Scientific classification
- Kingdom: Animalia
- Phylum: Chordata
- Class: Reptilia
- Order: Squamata
- Suborder: Serpentes
- Family: Elapidae
- Genus: Micrurus
- Species: M. annellatus
- Binomial name: Micrurus annellatus (W. Peters, 1871)
- Synonyms: Elaps annellatus W. Peters, 1871; Elaps regularis Boulenger, 1902; Micrurus annellatus montanus Schmidt, 1954;

= Micrurus annellatus =

- Genus: Micrurus
- Species: annellatus
- Authority: (W. Peters, 1871)
- Conservation status: LC
- Synonyms: Elaps annellatus , W. Peters, 1871, Elaps regularis
Boulenger, 1902, Micrurus annellatus montanus , Schmidt, 1954

Species of snake

Micrurus annellatus, commonly known as the annellated coral snake, is a species of venomous snake in the family Elapidae. The species is native to northwestern South America. There are three recognized subspecies, including the nominate subspecies.
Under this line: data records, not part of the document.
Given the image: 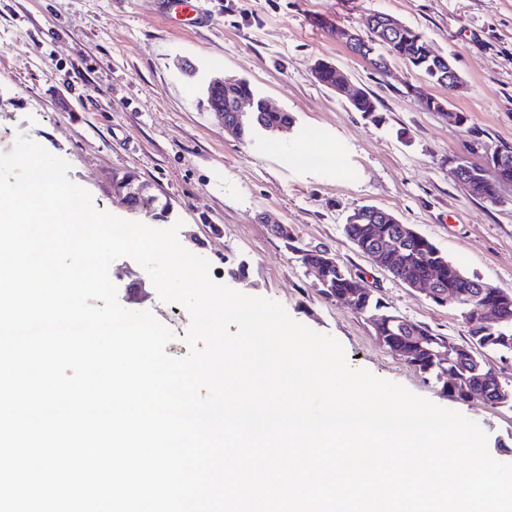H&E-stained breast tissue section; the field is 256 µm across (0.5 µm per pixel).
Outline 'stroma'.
I'll list each match as a JSON object with an SVG mask.
<instances>
[{
  "instance_id": "obj_1",
  "label": "stroma",
  "mask_w": 512,
  "mask_h": 512,
  "mask_svg": "<svg viewBox=\"0 0 512 512\" xmlns=\"http://www.w3.org/2000/svg\"><path fill=\"white\" fill-rule=\"evenodd\" d=\"M193 6L205 23L165 18L164 0H0V152L26 136L70 163L69 178L98 210L154 228L179 224L180 243L209 260L214 281L281 303L339 340L352 367L475 420L491 455L512 463V408L449 397L442 381L382 346L352 303L324 298L298 254L330 251L392 311L468 342L459 307L394 279L345 237L347 216L372 205L431 239L464 273L512 295V184L494 206L448 177L449 158L482 167L512 148V0ZM377 11L417 28L448 57L462 90L448 93L399 61L378 73L336 42L338 28L367 33ZM321 60L376 98L380 121L316 80ZM218 75L249 81L273 109L294 116L293 132L249 141L225 132L206 102ZM426 95L446 99L466 123L428 111ZM127 172L169 203L168 215L121 204L113 179ZM275 224L288 225L297 249L274 236ZM241 264L244 281L230 275ZM110 277L122 306L150 311L174 332L167 353L186 355L187 311L160 301L133 259L114 261Z\"/></svg>"
}]
</instances>
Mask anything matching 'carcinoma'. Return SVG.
Instances as JSON below:
<instances>
[{
	"instance_id": "obj_1",
	"label": "carcinoma",
	"mask_w": 512,
	"mask_h": 512,
	"mask_svg": "<svg viewBox=\"0 0 512 512\" xmlns=\"http://www.w3.org/2000/svg\"><path fill=\"white\" fill-rule=\"evenodd\" d=\"M422 34L411 26L393 35L390 44L382 55L387 60L401 59L423 73L426 79L439 86H448V64L440 55L429 57L425 54ZM346 79V73L336 67L324 71L319 82L331 88L339 87ZM234 97H249L254 102V112L250 121L241 124L238 136L245 137L255 129L271 131L276 128L292 127L293 117L288 112H270L265 107V99L256 95L249 82L239 79L233 85ZM358 112L374 118L378 117L377 101L364 92L359 100L351 103ZM123 203L131 210L153 212L165 211L168 203L152 193L126 195ZM387 235L405 248L407 261L398 273L399 280L408 285L412 282L433 278L437 281L440 294L436 303L453 304L468 314L481 306H496L500 309L501 321L483 324L467 319L469 342L459 346L458 355L447 363H442L438 352L445 348L448 338L433 331L424 324L410 322L389 310L364 281L354 277L338 261L324 269L323 281L318 291L328 299H337L341 294L354 292L360 302V314L373 321L375 334L384 337L385 347L400 357L413 354L412 363L420 372L444 380V390L449 396L461 402L471 399V392L484 388L488 392L490 404L512 406V385L496 373L485 368L482 352H496L503 361L512 362V296L495 288H477V277L463 273L448 260L441 250L426 236L401 229L399 224L384 225ZM346 238L361 253L372 250L370 222L364 208L354 210L343 226Z\"/></svg>"
}]
</instances>
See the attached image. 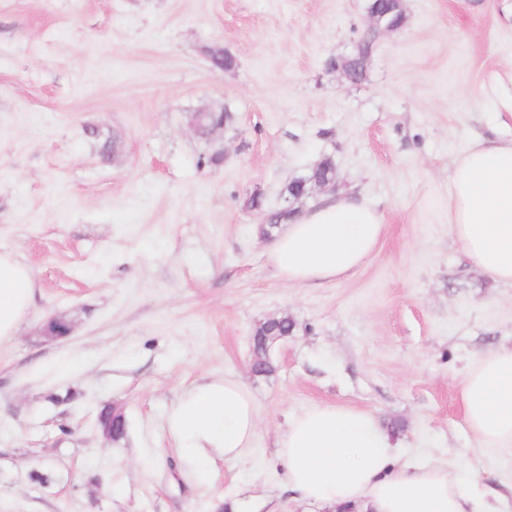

==Geographic distribution==
Micrurus annellatus is found in Bolivia, western Brazil, southeastern Ecuador, and eastern Peru.

==Subspecies==
The following three subspecies of Micrurus annellatus are recognized as being valid.
- Micrurus annellatus annellatus (W. Peters, 1871) – common annellated coral snake
- Micrurus annellatus balzanii (Boulenger, 1898) – Yungas coral snake
- Micrurus annellatus bolivianus (Roze, 1967) – Bolivian coral snake

==Local common names==
The annellated coral snake is commonly called coral anilada and naca-naca in South American Spanish, and cobra-coral anelada in Brazilian Portuguese.

==Description==
The annellated coral snake can grow to a total length (tail included) of 70 cm, but most are closer to 20-30 cm. Its color pattern may vary among subspecies: overall dark blue to black, with narrow rings of white, yellow, or pale blue (M. a. annellatus); or narrow rings of dull red (M. a. balzani). Tricolored specimens are black, red, and yellow, with color pattern not occurring in "triads".

==Habitat==
Micrurus annellatus is mainly found in montane wet forest and cloud forest, at elevations of 300–2,000 m.

==Reproduction==
Micrurus annellatus is oviparous. Clutch size is fewer than 15 eggs.